Monday, August 23, 2010

Do You Love Yourself When You Look In The Mirror?

It all started this morning while I was waiting for my shower to reach the perfect temperature. There I was, standing infront of the mirror, trying to say 'I love you' to my image. It just wasn't happening!

Why is it so difficult to love our self? Why are we so self-critical?

The reasons are numerous. There are probably as many reasons why we don't love our self as there are people in this world. However, there are a few that are common to all of us. One of the major reasons can be blamed on the environment we grew up in.

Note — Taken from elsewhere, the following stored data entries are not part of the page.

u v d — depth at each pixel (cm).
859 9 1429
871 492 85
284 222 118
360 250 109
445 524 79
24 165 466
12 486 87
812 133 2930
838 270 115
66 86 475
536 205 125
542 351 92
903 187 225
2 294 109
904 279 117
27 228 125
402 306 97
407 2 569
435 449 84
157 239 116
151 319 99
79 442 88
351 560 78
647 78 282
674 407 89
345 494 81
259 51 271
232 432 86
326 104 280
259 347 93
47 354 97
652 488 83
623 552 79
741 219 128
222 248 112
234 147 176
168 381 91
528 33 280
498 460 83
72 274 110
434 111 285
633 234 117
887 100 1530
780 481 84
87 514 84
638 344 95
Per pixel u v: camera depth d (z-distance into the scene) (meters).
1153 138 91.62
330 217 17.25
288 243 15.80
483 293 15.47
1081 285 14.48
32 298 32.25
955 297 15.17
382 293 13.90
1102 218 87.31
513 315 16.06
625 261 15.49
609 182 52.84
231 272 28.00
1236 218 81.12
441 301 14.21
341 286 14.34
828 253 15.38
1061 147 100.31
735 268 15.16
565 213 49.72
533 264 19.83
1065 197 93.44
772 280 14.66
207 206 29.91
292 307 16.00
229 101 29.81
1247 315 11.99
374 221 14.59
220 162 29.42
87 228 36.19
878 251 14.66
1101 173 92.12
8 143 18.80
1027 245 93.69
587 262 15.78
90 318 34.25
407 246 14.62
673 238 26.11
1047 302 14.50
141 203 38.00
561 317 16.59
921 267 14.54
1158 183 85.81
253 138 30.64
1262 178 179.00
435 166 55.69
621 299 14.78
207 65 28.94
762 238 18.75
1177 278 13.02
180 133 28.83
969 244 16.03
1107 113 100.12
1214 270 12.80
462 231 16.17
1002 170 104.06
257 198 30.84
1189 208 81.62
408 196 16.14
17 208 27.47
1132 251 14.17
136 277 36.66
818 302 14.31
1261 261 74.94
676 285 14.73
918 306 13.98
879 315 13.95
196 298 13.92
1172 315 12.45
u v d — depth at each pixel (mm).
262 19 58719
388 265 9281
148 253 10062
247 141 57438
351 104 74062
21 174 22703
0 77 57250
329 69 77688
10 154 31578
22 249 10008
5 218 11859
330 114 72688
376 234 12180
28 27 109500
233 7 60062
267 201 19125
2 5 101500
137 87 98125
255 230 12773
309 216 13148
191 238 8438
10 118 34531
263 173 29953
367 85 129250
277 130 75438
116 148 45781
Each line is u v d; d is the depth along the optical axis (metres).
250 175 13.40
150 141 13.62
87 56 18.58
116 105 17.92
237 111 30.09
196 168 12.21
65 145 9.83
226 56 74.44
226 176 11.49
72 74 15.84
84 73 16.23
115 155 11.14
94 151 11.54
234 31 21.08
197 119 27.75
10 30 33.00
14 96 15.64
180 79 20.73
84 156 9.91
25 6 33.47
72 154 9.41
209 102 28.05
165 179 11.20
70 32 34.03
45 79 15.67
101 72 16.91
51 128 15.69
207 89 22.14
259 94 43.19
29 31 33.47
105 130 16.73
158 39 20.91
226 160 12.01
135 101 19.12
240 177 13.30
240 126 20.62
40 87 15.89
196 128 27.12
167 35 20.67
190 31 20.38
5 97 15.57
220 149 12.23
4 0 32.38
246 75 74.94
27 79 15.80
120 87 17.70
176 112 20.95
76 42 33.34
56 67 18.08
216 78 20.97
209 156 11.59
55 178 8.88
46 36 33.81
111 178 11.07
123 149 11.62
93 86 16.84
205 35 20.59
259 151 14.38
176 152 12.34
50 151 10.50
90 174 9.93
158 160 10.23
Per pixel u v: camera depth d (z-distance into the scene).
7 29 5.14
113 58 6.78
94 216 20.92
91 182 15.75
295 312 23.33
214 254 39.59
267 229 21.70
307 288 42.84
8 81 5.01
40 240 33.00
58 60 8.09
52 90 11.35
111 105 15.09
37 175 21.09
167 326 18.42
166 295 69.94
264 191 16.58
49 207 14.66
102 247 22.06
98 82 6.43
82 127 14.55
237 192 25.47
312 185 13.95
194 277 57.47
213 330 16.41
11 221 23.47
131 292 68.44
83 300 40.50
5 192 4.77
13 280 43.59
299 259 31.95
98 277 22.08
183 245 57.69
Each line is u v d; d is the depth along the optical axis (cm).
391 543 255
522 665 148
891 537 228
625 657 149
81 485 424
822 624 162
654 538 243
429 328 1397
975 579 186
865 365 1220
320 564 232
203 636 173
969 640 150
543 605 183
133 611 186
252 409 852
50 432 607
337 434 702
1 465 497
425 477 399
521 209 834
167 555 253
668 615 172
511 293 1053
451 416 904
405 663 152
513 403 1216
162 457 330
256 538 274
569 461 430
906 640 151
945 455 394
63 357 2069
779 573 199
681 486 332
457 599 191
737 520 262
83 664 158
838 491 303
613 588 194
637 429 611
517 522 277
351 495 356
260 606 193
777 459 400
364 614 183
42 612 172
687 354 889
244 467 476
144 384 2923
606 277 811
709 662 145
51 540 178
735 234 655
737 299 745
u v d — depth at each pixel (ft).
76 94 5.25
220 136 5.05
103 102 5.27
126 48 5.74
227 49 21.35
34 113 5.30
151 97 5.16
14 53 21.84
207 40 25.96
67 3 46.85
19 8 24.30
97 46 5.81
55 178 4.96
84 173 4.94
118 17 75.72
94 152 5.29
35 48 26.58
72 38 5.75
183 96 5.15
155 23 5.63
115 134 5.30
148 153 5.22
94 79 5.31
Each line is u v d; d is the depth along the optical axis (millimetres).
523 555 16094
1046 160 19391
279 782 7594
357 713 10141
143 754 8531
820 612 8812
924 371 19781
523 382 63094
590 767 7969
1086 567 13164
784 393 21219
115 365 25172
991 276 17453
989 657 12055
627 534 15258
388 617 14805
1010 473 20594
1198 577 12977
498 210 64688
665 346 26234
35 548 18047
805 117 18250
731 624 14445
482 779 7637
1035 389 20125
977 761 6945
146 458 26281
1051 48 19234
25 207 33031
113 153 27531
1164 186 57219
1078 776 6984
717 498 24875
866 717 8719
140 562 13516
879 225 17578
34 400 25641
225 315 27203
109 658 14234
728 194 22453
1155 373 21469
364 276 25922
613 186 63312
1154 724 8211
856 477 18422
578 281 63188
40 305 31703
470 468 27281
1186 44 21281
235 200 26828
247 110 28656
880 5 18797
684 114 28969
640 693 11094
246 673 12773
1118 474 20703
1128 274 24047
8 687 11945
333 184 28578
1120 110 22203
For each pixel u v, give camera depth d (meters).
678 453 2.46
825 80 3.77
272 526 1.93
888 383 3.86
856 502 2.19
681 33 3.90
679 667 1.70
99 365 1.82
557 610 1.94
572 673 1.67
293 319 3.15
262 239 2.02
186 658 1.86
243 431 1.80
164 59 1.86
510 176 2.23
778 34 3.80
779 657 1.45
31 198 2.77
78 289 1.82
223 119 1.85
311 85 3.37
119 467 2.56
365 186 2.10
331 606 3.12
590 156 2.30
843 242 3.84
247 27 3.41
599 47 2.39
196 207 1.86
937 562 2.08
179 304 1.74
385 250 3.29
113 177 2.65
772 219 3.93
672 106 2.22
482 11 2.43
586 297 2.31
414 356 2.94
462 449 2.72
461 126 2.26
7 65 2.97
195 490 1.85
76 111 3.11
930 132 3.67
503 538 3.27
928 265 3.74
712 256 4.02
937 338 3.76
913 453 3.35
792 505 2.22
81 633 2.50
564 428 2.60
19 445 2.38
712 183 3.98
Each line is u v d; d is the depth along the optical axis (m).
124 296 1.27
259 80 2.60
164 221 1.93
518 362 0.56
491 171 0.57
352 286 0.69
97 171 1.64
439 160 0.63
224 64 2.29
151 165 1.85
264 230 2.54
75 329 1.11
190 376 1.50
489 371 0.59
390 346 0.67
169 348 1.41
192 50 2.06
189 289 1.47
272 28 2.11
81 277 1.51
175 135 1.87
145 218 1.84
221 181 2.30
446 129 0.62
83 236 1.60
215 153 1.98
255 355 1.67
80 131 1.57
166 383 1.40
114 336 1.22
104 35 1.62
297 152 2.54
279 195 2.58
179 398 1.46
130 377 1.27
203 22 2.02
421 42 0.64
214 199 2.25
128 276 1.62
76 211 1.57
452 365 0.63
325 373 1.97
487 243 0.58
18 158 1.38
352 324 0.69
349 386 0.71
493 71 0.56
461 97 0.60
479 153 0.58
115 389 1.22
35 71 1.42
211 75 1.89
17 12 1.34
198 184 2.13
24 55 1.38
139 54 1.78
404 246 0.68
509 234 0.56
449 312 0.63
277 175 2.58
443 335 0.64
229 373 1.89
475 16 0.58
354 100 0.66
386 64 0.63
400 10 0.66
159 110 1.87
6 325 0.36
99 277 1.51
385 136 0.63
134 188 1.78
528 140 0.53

The big people we were surrounded with had certain expectations of us. If we didn't meet those expectations then we were often punished. Our natural reaction to this punishment was to blame our self. Children blame themselves for everything. They automatically believe they aren't lovable because they know nothing about conditional or unconditional love at this young age. As children, we ARE love. It is our natural state of being. Unfortunately, it doesn't take us long to learn that we have to behave a certain way if we want to be loved.

We learn to speak to our parents (and other grown-ups) at the appropriate time; to eat our meals a certain way; to follow directions exactly; to never answer back (that was very important in my childhood); to meet various milestones dictated by child-rearing authorities; etc., etc., etc. The list is endless.

It may differ from family to family, but the message is the same, "Do as I want and expect you to and I will love you. Don't do things the right way and I will withdraw my love."

This may not have been spoken out loud, but our parent's anger (and subsequent punishment) when we didn't do something the right way was proof enough of the statement. Even a disapproving look was enough to stop me in my tracks! My sister and I were discussing this one day. We even utilized 'the look' on our own children because it was very effective. It definitely prevented situations from developing that may have been cause for harsher consequences. But did it help our children to love themselves? I think not.

To be fair, this was the only way our parents knew how to act. This is exactly the lesson they learned when they were children. It's not much of a consolation, but they, too, don't love themselves any more than we do.